SOURCE PASSAGE -
+--

(CNNMoney) — If Donald Trump wins in November, U.S. stocks would fall about 8%, erasing all its gains for the year.
That’s according to models from forecasting firm Macroeconomic Advisers, which estimates that a Trump victory would cause stocks to head south dramatically, riled by the uncertainty of his economic policies, which include threats against Mexico and China, two of America’s top trade partners.
“There’s just a lot of uncertainty surrounding a Trump presidency,” says Joel Prakken, senior managing director at Macroeconomic Advisers. “There’s all kinds of stuff to be worried about there.”
The S&P 500 is up 6% so this year.
Markets hate uncertainty. And Trump’s policies — or lack of detail about them — raise eyebrows, Prakken says.
Conversely, if Hillary Clinton wins, stocks would bounce up about 2%, according to Macroeconomic Advisers. Since her policies are considered similar to President Obama’s and her odds of winning are higher, her victory would cause less of a stir in either direction.

+--

[Intrinsic matrix estimation data]

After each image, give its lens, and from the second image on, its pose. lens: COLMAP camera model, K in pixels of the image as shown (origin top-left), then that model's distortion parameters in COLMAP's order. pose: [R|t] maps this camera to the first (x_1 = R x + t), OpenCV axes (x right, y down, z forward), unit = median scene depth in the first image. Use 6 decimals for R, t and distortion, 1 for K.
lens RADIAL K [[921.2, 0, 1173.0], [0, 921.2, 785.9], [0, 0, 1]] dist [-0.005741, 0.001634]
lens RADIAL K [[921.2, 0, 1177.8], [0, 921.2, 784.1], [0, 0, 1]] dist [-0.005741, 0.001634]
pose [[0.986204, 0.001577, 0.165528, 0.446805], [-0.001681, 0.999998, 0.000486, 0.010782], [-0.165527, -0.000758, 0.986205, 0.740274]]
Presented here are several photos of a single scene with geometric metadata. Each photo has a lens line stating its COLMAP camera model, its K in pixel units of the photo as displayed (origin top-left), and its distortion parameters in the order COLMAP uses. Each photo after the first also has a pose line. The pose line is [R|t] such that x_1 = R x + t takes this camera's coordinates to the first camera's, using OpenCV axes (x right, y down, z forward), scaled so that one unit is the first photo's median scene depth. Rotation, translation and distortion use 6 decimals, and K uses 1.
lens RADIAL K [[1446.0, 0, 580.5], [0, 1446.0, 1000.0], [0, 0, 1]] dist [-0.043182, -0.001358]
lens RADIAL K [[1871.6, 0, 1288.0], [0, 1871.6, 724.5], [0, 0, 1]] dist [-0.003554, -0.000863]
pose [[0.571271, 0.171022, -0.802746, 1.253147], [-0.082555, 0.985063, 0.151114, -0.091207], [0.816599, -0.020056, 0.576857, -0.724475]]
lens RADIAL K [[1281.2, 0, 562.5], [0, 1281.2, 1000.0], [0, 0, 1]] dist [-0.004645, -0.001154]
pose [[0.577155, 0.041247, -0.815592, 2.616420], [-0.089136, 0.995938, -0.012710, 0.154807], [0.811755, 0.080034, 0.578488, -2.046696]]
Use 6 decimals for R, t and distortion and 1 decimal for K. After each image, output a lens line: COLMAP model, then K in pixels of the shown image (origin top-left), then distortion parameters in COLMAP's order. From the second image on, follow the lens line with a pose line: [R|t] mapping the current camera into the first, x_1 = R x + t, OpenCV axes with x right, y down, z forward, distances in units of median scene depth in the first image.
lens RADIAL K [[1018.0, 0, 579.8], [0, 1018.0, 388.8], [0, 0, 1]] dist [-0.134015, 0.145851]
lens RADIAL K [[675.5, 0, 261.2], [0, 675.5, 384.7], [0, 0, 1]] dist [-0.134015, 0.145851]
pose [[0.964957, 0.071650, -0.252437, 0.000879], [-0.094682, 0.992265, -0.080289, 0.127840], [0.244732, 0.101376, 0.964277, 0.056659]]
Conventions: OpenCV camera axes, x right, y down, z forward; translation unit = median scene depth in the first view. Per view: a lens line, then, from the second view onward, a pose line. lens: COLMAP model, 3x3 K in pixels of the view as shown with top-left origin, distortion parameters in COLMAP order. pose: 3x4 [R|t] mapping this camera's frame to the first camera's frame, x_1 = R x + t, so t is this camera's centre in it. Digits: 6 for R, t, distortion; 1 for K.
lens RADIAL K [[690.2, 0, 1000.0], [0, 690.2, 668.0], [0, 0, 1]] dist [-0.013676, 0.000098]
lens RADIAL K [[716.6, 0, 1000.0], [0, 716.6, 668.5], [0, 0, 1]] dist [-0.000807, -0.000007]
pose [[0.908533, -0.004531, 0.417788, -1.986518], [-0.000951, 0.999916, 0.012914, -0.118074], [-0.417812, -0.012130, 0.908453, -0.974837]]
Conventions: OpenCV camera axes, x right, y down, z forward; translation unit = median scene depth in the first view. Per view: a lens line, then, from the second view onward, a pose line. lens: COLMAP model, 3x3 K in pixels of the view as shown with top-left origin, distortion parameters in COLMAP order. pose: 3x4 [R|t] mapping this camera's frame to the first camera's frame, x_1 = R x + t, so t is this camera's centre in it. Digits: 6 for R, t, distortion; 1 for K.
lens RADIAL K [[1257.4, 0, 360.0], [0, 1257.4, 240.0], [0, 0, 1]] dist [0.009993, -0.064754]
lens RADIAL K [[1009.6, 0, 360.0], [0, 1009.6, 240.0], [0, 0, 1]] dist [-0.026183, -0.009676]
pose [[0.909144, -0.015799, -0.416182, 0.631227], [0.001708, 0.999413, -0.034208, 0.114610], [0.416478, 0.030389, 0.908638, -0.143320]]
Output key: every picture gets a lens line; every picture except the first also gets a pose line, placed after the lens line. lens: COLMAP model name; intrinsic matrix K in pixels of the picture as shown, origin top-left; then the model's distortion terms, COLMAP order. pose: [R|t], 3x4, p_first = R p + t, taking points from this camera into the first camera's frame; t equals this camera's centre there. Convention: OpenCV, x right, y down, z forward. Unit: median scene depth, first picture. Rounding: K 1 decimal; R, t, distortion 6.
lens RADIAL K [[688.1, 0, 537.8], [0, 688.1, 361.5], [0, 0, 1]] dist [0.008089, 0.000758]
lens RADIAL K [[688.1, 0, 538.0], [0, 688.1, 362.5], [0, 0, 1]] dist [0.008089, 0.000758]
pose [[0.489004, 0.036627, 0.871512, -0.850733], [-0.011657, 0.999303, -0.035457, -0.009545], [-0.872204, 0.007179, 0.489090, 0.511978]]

+--

WHAT THE TASK ASKS -
Carry on the article about how the presidential election result could move U.S. stocks, starting right after its last sentence.

RESULT OF THIS EXERCISE -
Macroeconomic Advisers bases its model on something called “equity risk premium.” Simply put, it is the expected amount of extra return that investors receive from riskier assets like stocks versus safe government bonds like Treasuries.
If Trump’s poll numbers rise, risk premiums rise in tandem, Prakken notes.
There are different ways of calculating this premium, including surveys. Prakken’s model is based on polling from FiveThirtyEight, the website run by election predictor Nate Silver.
By Monday, FiveThirtyEight placed an 82% chance of Clinton winning and nearly 18% chance of Trump win.
Macroeconomic Advisers updated its model on Friday. But it does not account for Trump’s lewd comments about women revealed Friday afternoon or his debate performance Sunday night.
Trump’s odds of winning have gone down a bit since, according to FiveThirtyEight. If they continue going down until election day, that would make a Trump victory even worse for stocks.
“If Trump wins, then it’ll be a surprise, and you’ll see a quick movement in the markets,” says Prakken.